Graeme Archer is a statistician and a former winner of the Orwell Prize for Political Blogging.
I have a nightmare, a repeat offender, which leaves me unwilling to re-play its story on first waking, even to myself, let alone to you, so uncomfortable does it make me feel.
In the dream, I have been accused of a crime; at first I try to ignore the accusation. But it sticks, and soon “everyone I know” (in dreamworld) is judging me. The crime is unspecified: je suis Joseph K. But it’s terrible…whatever it is.
Let he without sin…well that’s not me. I don’t know what my dream-self has done in particular, but I do know that I’ve done wrong, not in general, but in too many different particulars to count. And so my protestations of innocence against that hidden accusation sound (in my sleep) strangulated, unconvincing, even to myself.
When I wake, hoarse, it takes a moment of forced concentration to recall: I’ve not murdered anybody. No-one lies dead because of my hand. Open your eyes. Breathe out. Look: you are not abandoned, alone, to your fate.
But I know I’m imperfect, both in reason and temperament, so at night my conscience, the dream-God, comes again to hold me to account. Stop judging others, the unconscious whispers, lest you too be judged. But without judgement, what’s left?
Reflex. Without judgement, we have reflex alone. Animal instinct.
The news from the Mediterranean, the hundreds of drowned refugees, the Islamists throwing Christians to their deaths makes me…what? Angry, I suppose. Not in a Katie Hopkins, “Look! I’m a repellent inhuman bitch!” type way. But angry, reflexively angry. One of my dogmas is that primal instinct is always fine; it’s how you choose to respond to that instinct which permits the measure of morality. (I “get” UKIP; I could never vote for them.)
What is the worst sort of accusation? The one to which there is no answer. This refugee crisis is such an accusation. “We” intervened in Libya; it caused upheaval, a break-down in civil order, has fanned Islamism in the region and undoubtedly sent refugees to our shore and others to watery graves. “We” decided not to intervene in Syria; this caused upheaval, a break-down in civil order…you know how it goes.
So in place of a definitive response – and I’m not accusing “us” for not being able to locate one – we could fall back on knee-jerks. Demand that an intergovernmental entity “do something”? Certainly, the EU should do what it once did, and recently decided to cease doing. But we – and this time I don’t need the inverted commas – we do know that the refugee boats still sailed, and that people still died, even before the EU stopped the Mare Nostrum exercise. Don’t we.
One solution with the advantage of clarity would be: this nation is proud of the help it gives refugees. Let us arrange for them all to be transported here, as safely as the Navy can allow.

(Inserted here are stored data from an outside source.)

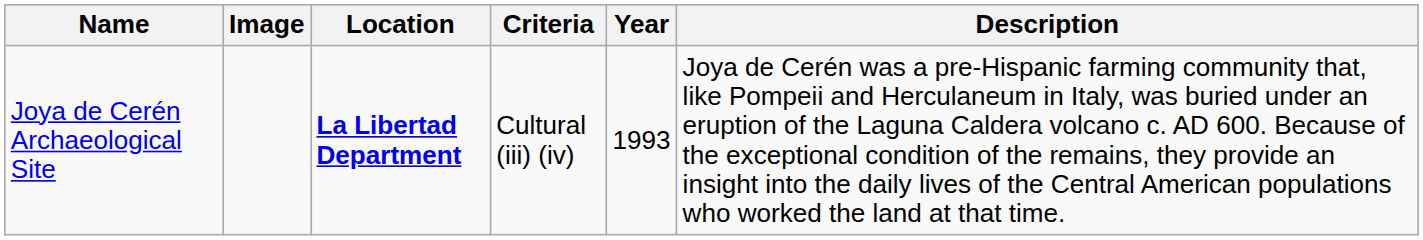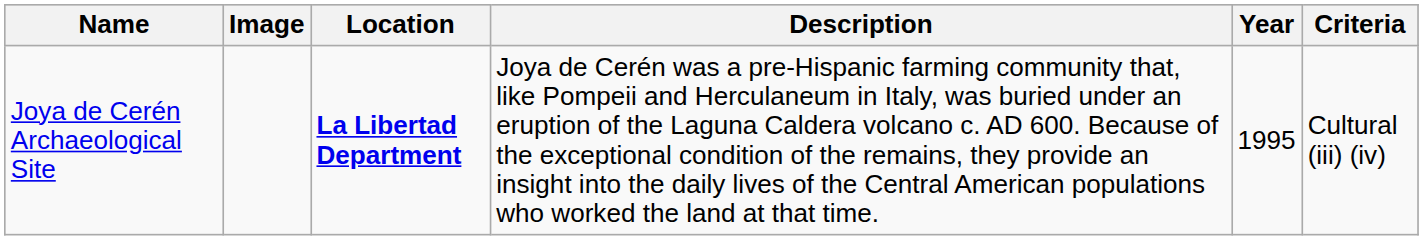columns swapped: Criteria <-> Description
Joya de Cerén Archaeological Site | Year: 1993 -> 1995
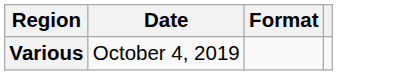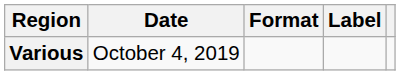+ column: Label
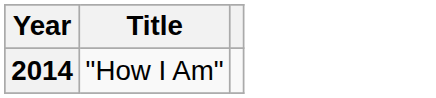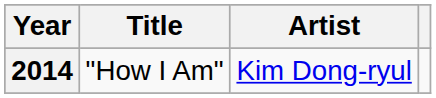+ column: Artist | Kim Dong-ryul
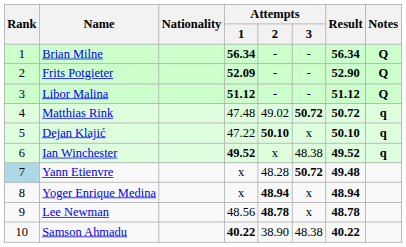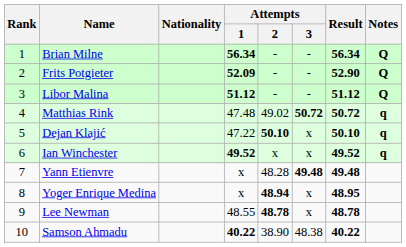Ian Winchester | Attempts / 3: 48.38 -> x
Yann Etienvre | Rank: lightblue background -> no background
Yann Etienvre | Attempts / 3: 50.72 -> 49.48
Yoger Enrique Medina | Result: 48.94 -> 48.95
Lee Newman | Attempts / 1: 48.56 -> 48.55
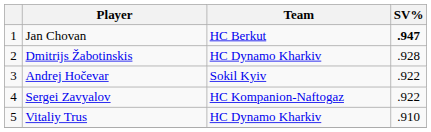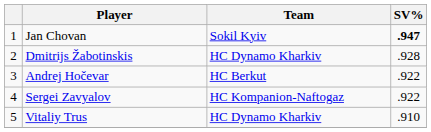Jan Chovan | Team: HC Berkut -> Sokil Kyiv
Andrej Hočevar | Team: Sokil Kyiv -> HC Berkut
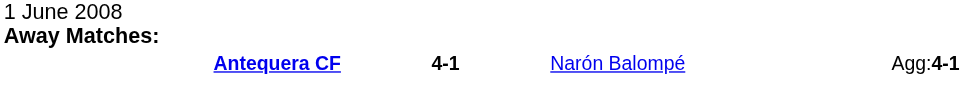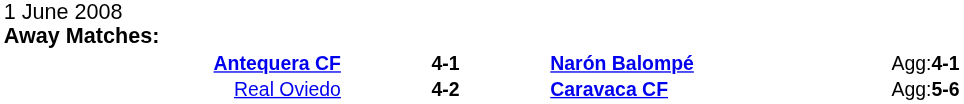Antequera CF | column 3: normal -> bold
+ row: Real Oviedo | 4-2 | Caravaca CF | Agg:5-6
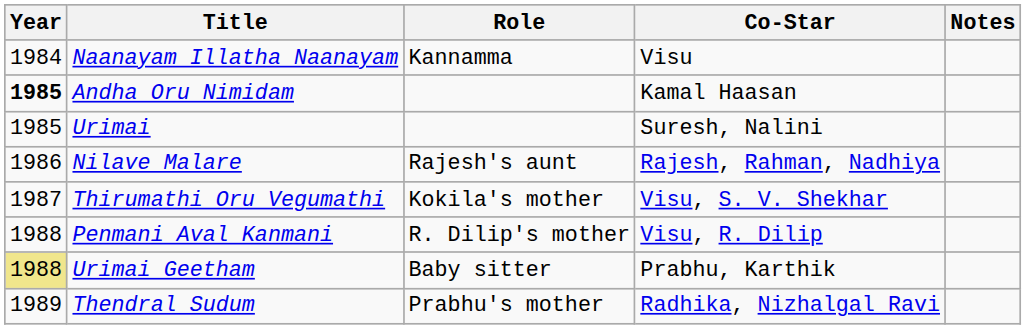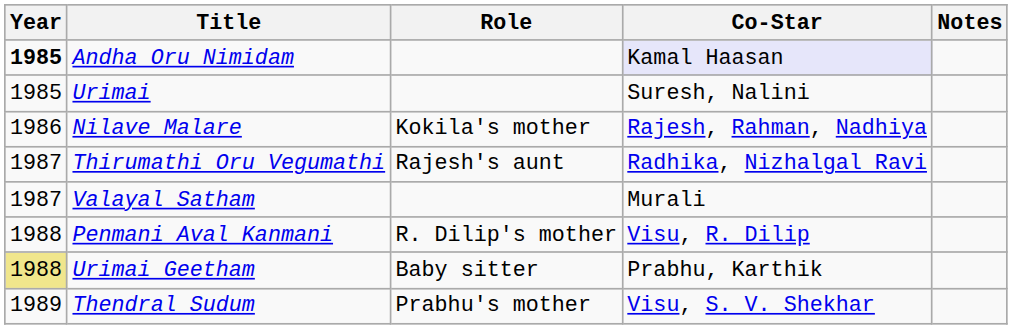- row: 1984 | Naanayam Illatha Naanayam | Kannamma | Visu
Andha Oru Nimidam | Co-Star: no background -> lavender background
Nilave Malare | Role: Rajesh's aunt -> Kokila's mother
Thirumathi Oru Vegumathi | Role: Kokila's mother -> Rajesh's aunt
Thirumathi Oru Vegumathi | Co-Star: Visu, S. V. Shekhar -> Radhika, Nizhalgal Ravi
+ row: 1987 | Valayal Satham | Murali
Thendral Sudum | Co-Star: Radhika, Nizhalgal Ravi -> Visu, S. V. Shekhar
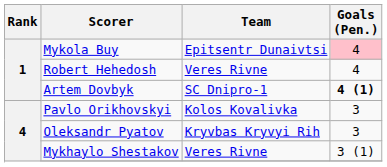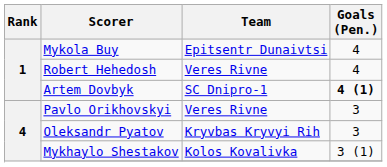Mykola Buy | Goals (Pen.): pink background -> no background
Pavlo Orikhovskyi | Team: Kolos Kovalivka -> Veres Rivne
Mykhaylo Shestakov | Team: Veres Rivne -> Kolos Kovalivka
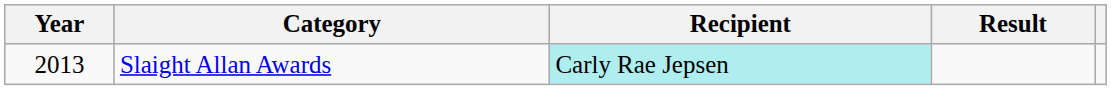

Perhaps – I’d put it no more strongly than that – perhaps one reason there’s no such unequivocal clamour for Britain to provide universal refuge is due to something which we do not like to line up with phenomena such as the Mediterranean refugees. We prefer not to look at it at all.
Perhaps Abase Hussen is guilty of more than flag-burning, of contorting his face in hatred while he did so, and of raising daughters who think that the vicious murderers of the innocent make a fitting tribe to live with. Perhaps the years it took to get rid of Hamza, those images of Livingstone fawning over Qaradawi, the toleration of Anjem Choudary; perhaps all this has an endpoint other than the fact that thousands of British citizens have gone to fight with ISIS. Perhaps this all takes its toll.
Because the British citizens with a passion for ISIS, that “home grown” passion…we know that this passion is, in fact, less than three generations old, which to a country like Britain is no age at all. That this hatred of Britain and tolerance and decency was imported. That much of that importation took place under the aegis of providing refuge.
We have succoured those who would kill us. That we have succoured many more who would not kill us is irrelevant. We have succoured those who would kill us. I think this…realisation is still sinking in. I do not believe it will be without consequence.
So what should we do? Throw the children into the sea, and watch them drown? Let others do the throwing, but look the other way? Attack the pirates, and send the children back to their god-awful existence in inadequate “camps”? Send the children to the camps? – dear God. Or – because of course, they must come – let them come here, and accept that among that number will be men and women who would likely prefer us dead?
I don’t know what we’re accused of. I know we’re accused of something terrible. I know we’ve done nothing wrong, but nothing right, either. I have no answer to this question, which may not even be posable as a question. Tonight, I expect, the nightmare will come again.
The title of this piece doesn’t refer to the refugees: you do realise that? Tap your knee with a hammer, and your leg jerks. The movement gives the impression of choice, of free will, but it is, in fact, quite automatic. Such knee-jerking signifies nothing of substantive importance, but it passes the time until night-fall.